Blindness Awareness Month

Back in October, Francesca, one of our Directors of Psychology, shared some deeply personal memories and reflections of her dad, Don's, experience of blindness.


Francesca tweeted daily throughout the month to help raise awareness of what it is like to live with blindness from her dad's perspective, as well as her own.


To continue her work and support Retina UK we wanted to share some of these reflections with you. We hope that some experiences explored here, promote discussion and reflection of how we live and work with people with disabilities and other difficulties...


"October is blindness awareness month. I don’t claim to speak for blind people, I’m just going to attempt to put a memory or reflection up every day about my dad, who is registered blind."

"To find his way around my dad often learns the steps between places, from the door to the chair, from the chair to the table. Somewhere new he’s aware he doesn’t know distances and he’ll focus on counting afresh."

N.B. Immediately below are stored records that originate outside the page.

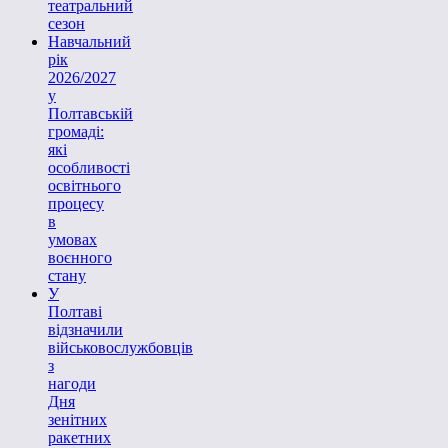
театральний
сезон
Навчальний
рік
2026/2027
у
Полтавській
громаді:
які
особливості
освітнього
процесу
в
умовах
воєнного
стану
У
Полтаві
відзначили
військовослужбовців
з
нагоди
Дня
зенітних
ракетних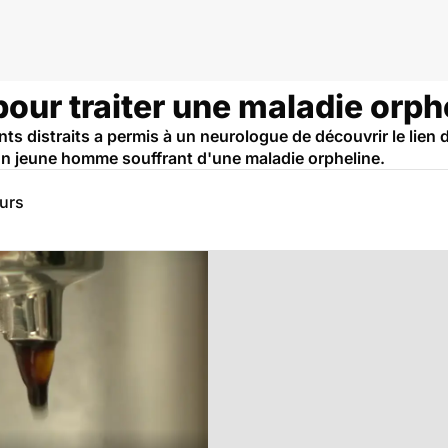
pour traiter une maladie orph
 distraits a permis à un neurologue de découvrir le lien dir
un jeune homme souffrant d'une maladie orpheline.
eurs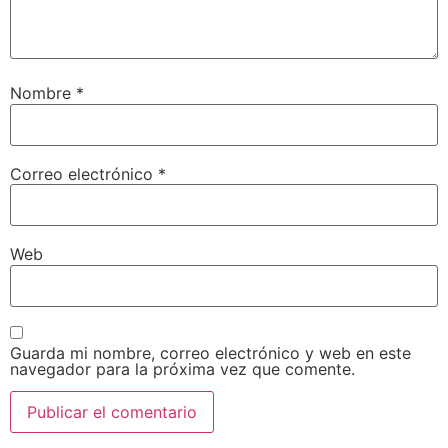
Nombre
*
Correo electrónico
*
Web
Guarda mi nombre, correo electrónico y web en este
navegador para la próxima vez que comente.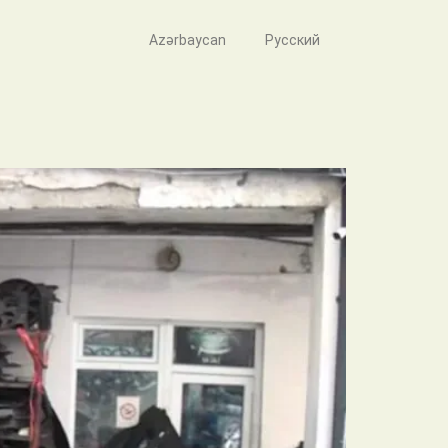
Azərbaycan
Русский
yyəti dayandırılıb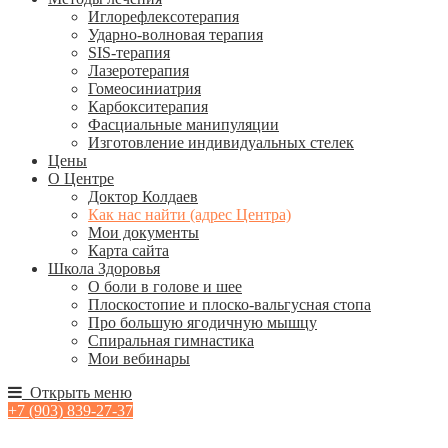
Иглорефлексотерапия
Ударно-волновая терапия
SIS-терапия
Лазеротерапия
Гомеосиниатрия
Карбокситерапия
Фасциальные манипуляции
Изготовление индивидуальных стелек
Цены
О Центре
Доктор Колдаев
Как нас найти (адрес Центра)
Мои документы
Карта сайта
Школа Здоровья
О боли в голове и шее
Плоскостопие и плоско-вальгусная стопа
Про большую ягодичную мышцу
Спиральная гимнастика
Мои вебинары
Открыть меню
+7 (903) 839-27-37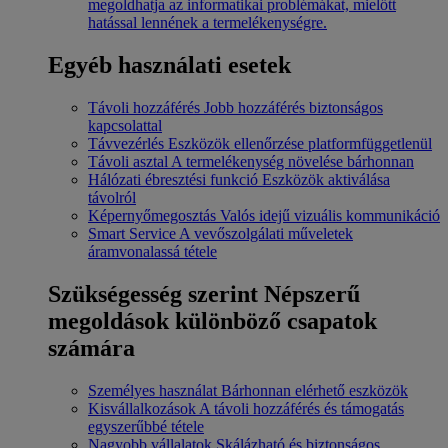
megoldhatja az informatikai problémákat, mielőtt
hatással lennének a termelékenységre.
Egyéb használati esetek
Távoli hozzáférés
Jobb hozzáférés biztonságos
kapcsolattal
Távvezérlés
Eszközök ellenőrzése platformfüggetlenül
Távoli asztal
A termelékenység növelése bárhonnan
Hálózati ébresztési funkció
Eszközök aktiválása
távolról
Képernyőmegosztás
Valós idejű vizuális kommunikáció
Smart Service
A vevőszolgálati műveletek
áramvonalassá tétele
Szükségesség szerint
Népszerű
megoldások különböző csapatok
számára
Személyes használat
Bárhonnan elérhető eszközök
Kisvállalkozások
A távoli hozzáférés és támogatás
egyszerűbbé tétele
Nagyobb vállalatok
Skálázható és biztonságos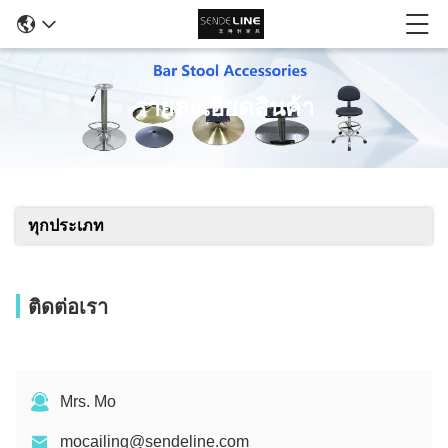
รายละเอียดสินค้า
ทุกประเภท
ติดต่อเรา
Mrs. Mo
mocailing@sendeline.com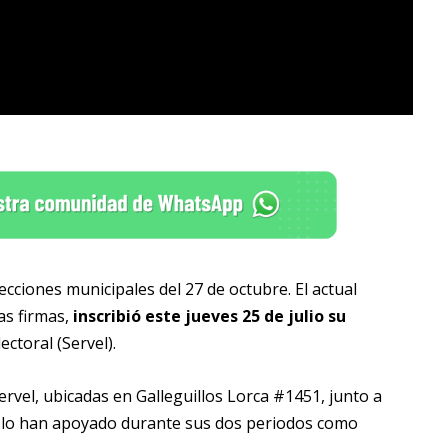
ecciones municipales del 27 de octubre. El actual
as firmas,
inscribió este jueves 25 de julio su
lectoral (Servel).
 Servel, ubicadas en Galleguillos Lorca #1451, junto a
es lo han apoyado durante sus dos periodos como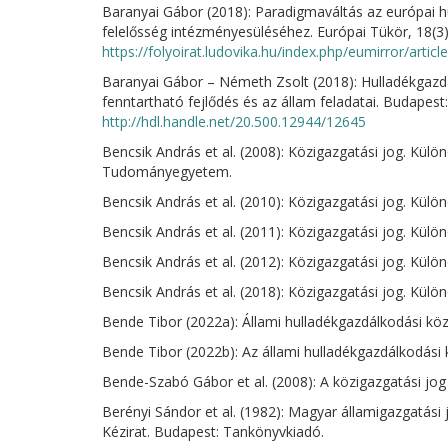
Baranyai Gábor (2018): Paradigmaváltás az európai hu
felelősség intézményesüléséhez. Európai Tükör, 18(3)
https://folyoirat.ludovika.hu/index.php/eumirror/artic
Baranyai Gábor – Németh Zsolt (2018): Hulladékgazdál
fenntartható fejlődés és az állam feladatai. Budapest
http://hdl.handle.net/20.500.12944/12645
Bencsik András et al. (2008): Közigazgatási jog. Külön
Tudományegyetem.
Bencsik András et al. (2010): Közigazgatási jog. Kül
Bencsik András et al. (2011): Közigazgatási jog. Kül
Bencsik András et al. (2012): Közigazgatási jog. Kül
Bencsik András et al. (2018): Közigazgatási jog. Kül
Bende Tibor (2022a): Állami hulladékgazdálkodási köz
Bende Tibor (2022b): Az állami hulladékgazdálkodási k
Bende-Szabó Gábor et al. (2008): A közigazgatási jo
Berényi Sándor et al. (1982): Magyar államigazgatási 
Kézirat. Budapest: Tankönyvkiadó.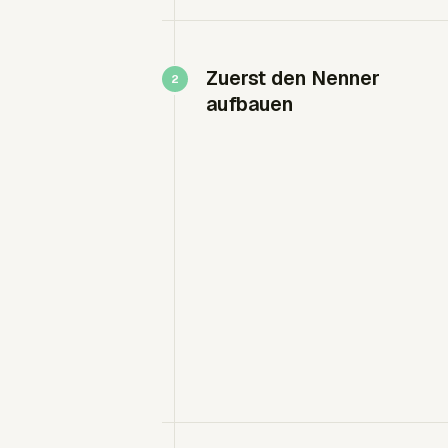
Zuerst den Nenner
aufbauen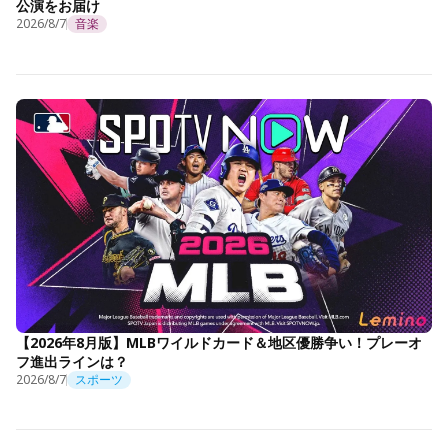
公演をお届け
2026/8/7
音楽
【2026年8月版】MLBワイルドカード＆地区優勝争い！プレーオ
フ進出ラインは？
2026/8/7
スポーツ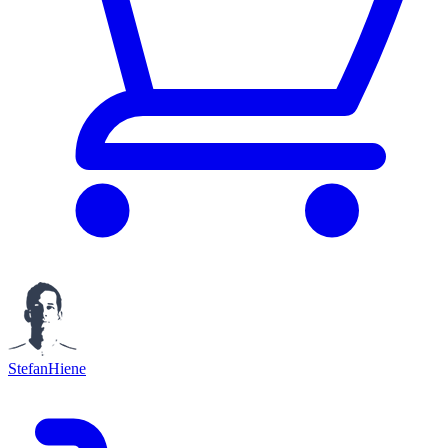
StefanHiene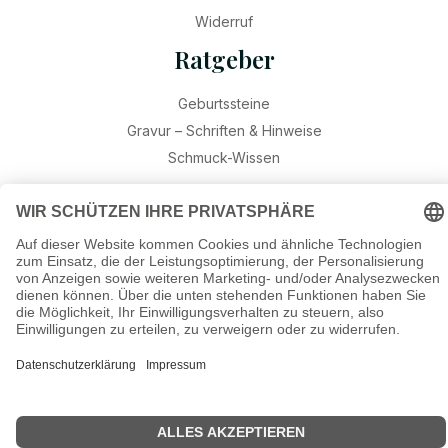
Widerruf
Ratgeber
Geburtssteine
Gravur – Schriften & Hinweise
Schmuck-Wissen
©2026 Munich Jewels
® - al
le Rechte vorbehalten.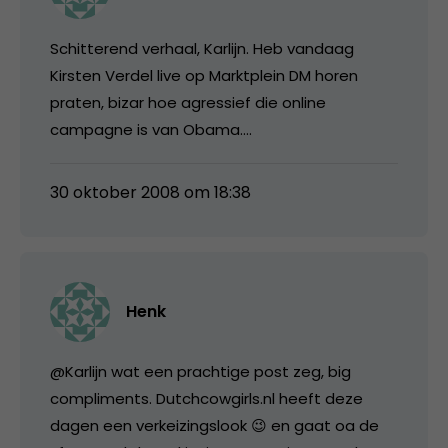
Schitterend verhaal, Karlijn. Heb vandaag
Kirsten Verdel live op Marktplein DM horen
praten, bizar hoe agressief die online
campagne is van Obama….
30 oktober 2008 om 18:38
Henk
@Karlijn wat een prachtige post zeg, big
compliments. Dutchcowgirls.nl heeft deze
dagen een verkeizingslook 😉 en gaat oa de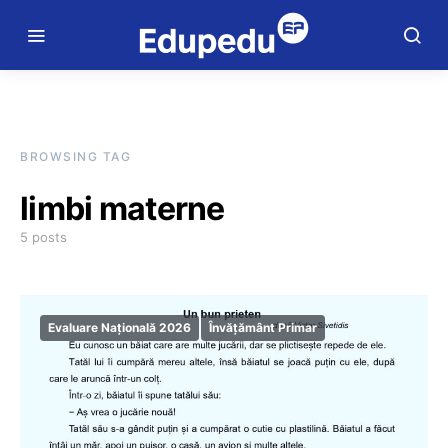
BROWSING TAG
limbi materne
5 posts
Evaluare Națională 2026
Învățământ Primar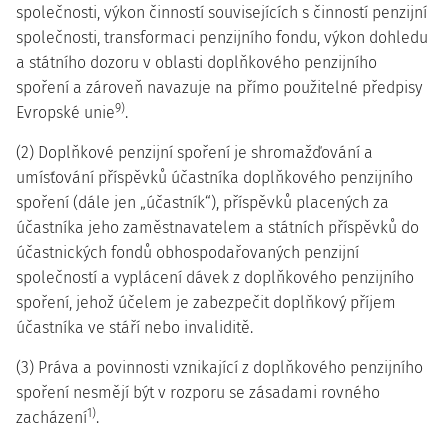
společnosti, výkon činností souvisejících s činností penzijní
společnosti, transformaci penzijního fondu, výkon dohledu
a státního dozoru v oblasti doplňkového penzijního
spoření a zároveň navazuje na přímo použitelné předpisy
9)
Evropské unie
.
(2) Doplňkové penzijní spoření je shromažďování a
umísťování příspěvků účastníka doplňkového penzijního
spoření (dále jen „účastník“), příspěvků placených za
účastníka jeho zaměstnavatelem a státních příspěvků do
účastnických fondů obhospodařovaných penzijní
společností a vyplácení dávek z doplňkového penzijního
spoření, jehož účelem je zabezpečit doplňkový příjem
účastníka ve stáří nebo invaliditě.
(3) Práva a povinnosti vznikající z doplňkového penzijního
spoření nesmějí být v rozporu se zásadami rovného
1)
zacházení
.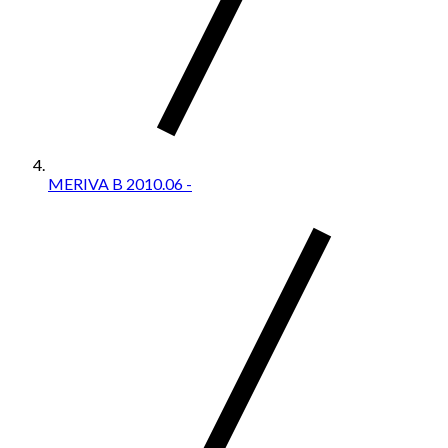
MERIVA B 2010.06 -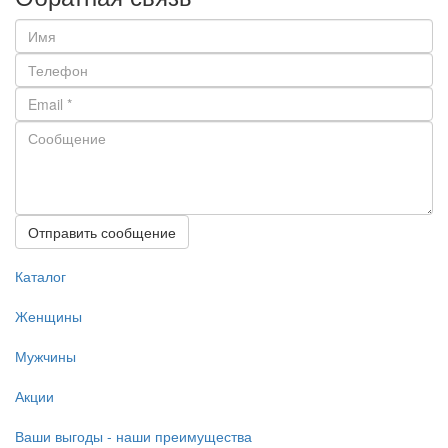
Отправить сообщение
Каталог
Женщины
Мужчины
Акции
Ваши выгоды - наши преимущества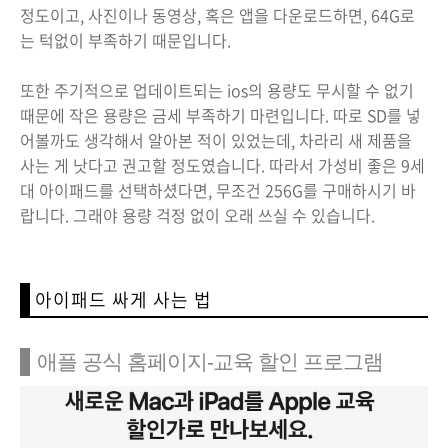
정도이고, 사진이나 동영상, 혹은 앱을 다운로드하면, 64G로
는 턱없이 부족하기 때문입니다.
또한 주기적으로 업데이트되는 ios의 용량도 무시할 수 없기
때문에 작은 용량은 금세 부족하기 마련입니다. 따로 SD를 넣
어볼까도 생각해서 알아본 적이 있었는데, 차라리 새 제품을
사는 게 낫다고 권고할 정도였습니다. 따라서 가성비 좋은 9세
대 아이패드를 선택하셨다면, 무조건 256G를 구매하시기 바
랍니다. 그래야 용량 걱정 없이 오래 쓰실 수 있습니다.
아이패드 싸게 사는 법
애플 공식 홈페이지-교육 할인 프로그램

"Walking up & down stairs is equally tricky but emotionally different. Steps can be large, small, uneven & not knowing the number is stressful. Walking down steps is particularly anxiety provoking, stepping out into space & hoping one doesn’t fall."


"My dad has always loved sports, watching and playing. Now he listens to a lot of sport on the radio. It must be hard knowing he’ll never see any sport again and he’s only heard about how many world famous players play."

"Public spaces are a nightmare for my dad for many reasons. One obvious example is pavements, with ‘pavement furniture’ such as A boards, cars parked on the pavement and low hanging branches. An unseen obstacle course every time."



"My brother has been with his fiancée for 14 years. My dad met her regularly while he still had some sight. However he’s now forgotten what she looks like. I can’t imagine how that feels to know one can never get that knowledge back."


"Dad has to be so organised with his belongings. He has a bag with compartments & pockets for cards and money. It makes me feel tired sitting with him listening to him feel & describe everything in order as he finds the thing he needs!"

"Everyone gets annoyed when they lose something, think how hard it is if you can’t see to look. My dad once spent 2 hours feeling for a pill that had fallen on the floor but didn’t find it"



"One on one my dad is extremely chatty, he has always been so, even before he went blind. But I do wonder now whether his need to chat at people is partly because talking fills the darkness."


"My dad finds restaurants hard. We know what food is easier & we ask waiters for a bowl& spoon. We cut up food and tell him where everything is. these actions get us judged by people at times which upsets me - we only do what we have to."

"Dad & I love colour coordination, we are the only ones in the family who do! We enjoy discussing outfits in detail! Only now dad has to trust what I say and I try to describe it well so he can at least imagine it and feel he looks good."